“… e come mezzo di risolouzione delle controversie internazionali”

“Lo sanno a memoria il diritto  divino, e scordano sempre il perdono”, fa cantare De André al Tito della sua Buona novella nell’omonimo Testamento. Similmente, si potrebbe dire dei parolai difensori della democrazia nostrana e dei valori repubblicani a proposito della Costituzione e della guerra.

Mi stupisce come in questi giorni la stampa nazionale tratti con leggerezza il fatto che anche l’Italia potrebbe partecipare al prossimo conflitto contro l’Is, i terroristi che stanno devastando e massacrando buona parte del territorio iracheno, o l’avvenuto invio di un centinaio di parà della Folgore ai confini con la Russia.

Ovvio che la questione russo-ucraina sia un tema importante e una situazione dagli sviluppi potenzialmente preoccupanti: ma è la presenza di truppe Nato ai confini orientali degli Stati membri dell’Est Europa la soluzione? E possiamo costituzionalmente noi parteciparvi? Nessuno pare porsi la domanda.

Certo che i tagliagole del sedicente stato islamico siano un pericolo per quelle popolazioni: ma sono solo e sempre le bombe a stelle e strisce l’unica soluzione? E possiamo costituzionalmente noi dare un contributo e un supproto a quei bombardamenti? Nessuno pare porsi la domanda.

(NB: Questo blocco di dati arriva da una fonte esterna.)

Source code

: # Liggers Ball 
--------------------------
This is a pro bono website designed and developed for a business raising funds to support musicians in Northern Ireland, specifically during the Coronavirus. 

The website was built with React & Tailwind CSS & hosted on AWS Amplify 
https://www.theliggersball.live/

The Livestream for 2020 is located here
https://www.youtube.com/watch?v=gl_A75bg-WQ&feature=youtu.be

Le immagini delle orribili decapitazioni di giornalisti non possono lasciare indifferenti, come le notizie sulle sofferenze delle popolazioni soggiogate alla follia terroristica: ma è la guerra l’unica soluzione? Una decapitazione impressiona, ma come credete che venga ridotto un corpo colpito da una bomba sganciata da un drone? O fa meno impressione perché a premere il pulsante è un pilota da una stanza remota e pulita? Chiaramente, quei giornalisti erano innocenti, e anche non lo fossero stati, nessuna colpa avrebbe giustificato una simile pensa: ma sarebbero innocenti anche i bambini che, per danno collaterale, potrebbero essere uccisi e dilaniati da missili intelligenti momentaneamente fuori bersaglio. Cosa diremmo allora alle loro madri? Come potremmo spiegare che siamo migliori dei carnefici col sogno del califfato? Come eviteremmo che i fratelli di quei bambini, crescendo nell’aria incattivita dai raid aerei, diventino domani i nostri nemici?

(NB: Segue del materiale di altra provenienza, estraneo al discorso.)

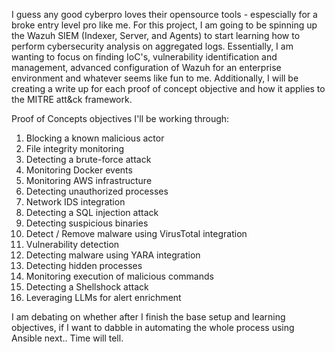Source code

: I guess any good cyberpro loves their opensource tools - espescially for a broke entry level pro like me. For this project, I am going to be spinning up the Wazuh SIEM (Indexer, Server, and Agents) to start learning how to perform cybersecurity analysis on aggregated logs. Essentially, I am wanting to focus on finding IoC's, vulnerability identification and management, advanced configuration of Wazuh for an enterprise environment and whatever seems like fun to me. Additionally, I will be creating a write up for each proof of concept objective and how it applies to the MITRE att&ck framework.

Proof of Concepts objectives I'll be working through:
1. Blocking a known malicious actor
2. File integrity monitoring
3. Detecting a brute-force attack
4. Monitoring Docker events
5. Monitoring AWS infrastructure
6. Detecting unauthorized processes
7. Network IDS integration
8. Detecting a SQL injection attack
9. Detecting suspicious binaries
10. Detect / Remove malware using VirusTotal integration
11. Vulnerability detection
12. Detecting malware using YARA integration
13. Detecting hidden processes
14. Monitoring execution of malicious commands
15. Detecting a Shellshock attack
16. Leveraging LLMs for alert enrichment

I am debating on whether after I finish the base setup and learning objectives, if I want to dabble in automating the whole process using Ansible next.. Time will tell.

Come faremo a spiegare agli altri i nostri valori, se noi stessi non ci crediamo? Il valore della pace, della libertà, della tolleranza e del confronto. Il valore del primato della diplomazia sulla forza delle armi. Il valore di quegli ideali che informano la nostra civiltà, che riempiono le nostre democrazie, che danno senso e vigore alle nostre carte costituzionali. Come potremo domani dirci migliori di quelli che credono che nella violenza dei loro coltelli stia la soluzione dei confronti umani, se riteniamo che nella potenza delle nostre armi risieda la possibilità di soluzione dei rapporti fra le nazioni?

L’articolo 11 della nostra Carta fondamentale recita: “L’Italia ripudia la guerra come strumento di offesa alla libertà degli altri popoli”. Ma non basta. I Costituenti erano persone che conoscevano il valore delle parole e sapevano che quel “come strumento di offesa” avrebbe potuto non essere sufficiente. Aggiunsero, pertanto, a quella frase una correlata: “e come mezzo di risoluzione delle controversie internazionli”.

Lo fecero, perché sapevano che bombe, aerei, fucili e tutta la tecnologia bellica che sarebbe venuta e che nemmeno potevano immaginare, non sarebbero mai serviti a risolvere nessuna delle possibili  e future “controversie internazionali”. E non lo sapevano per sentito dire, ma per esperienza; quello è un monito, non un semplice comma.

Chissà come mai, però, di quel fondamento democratico e repubblicano che i governanti conoscono a memoria, essi scordino sempre le parti migliori e quelle più significative.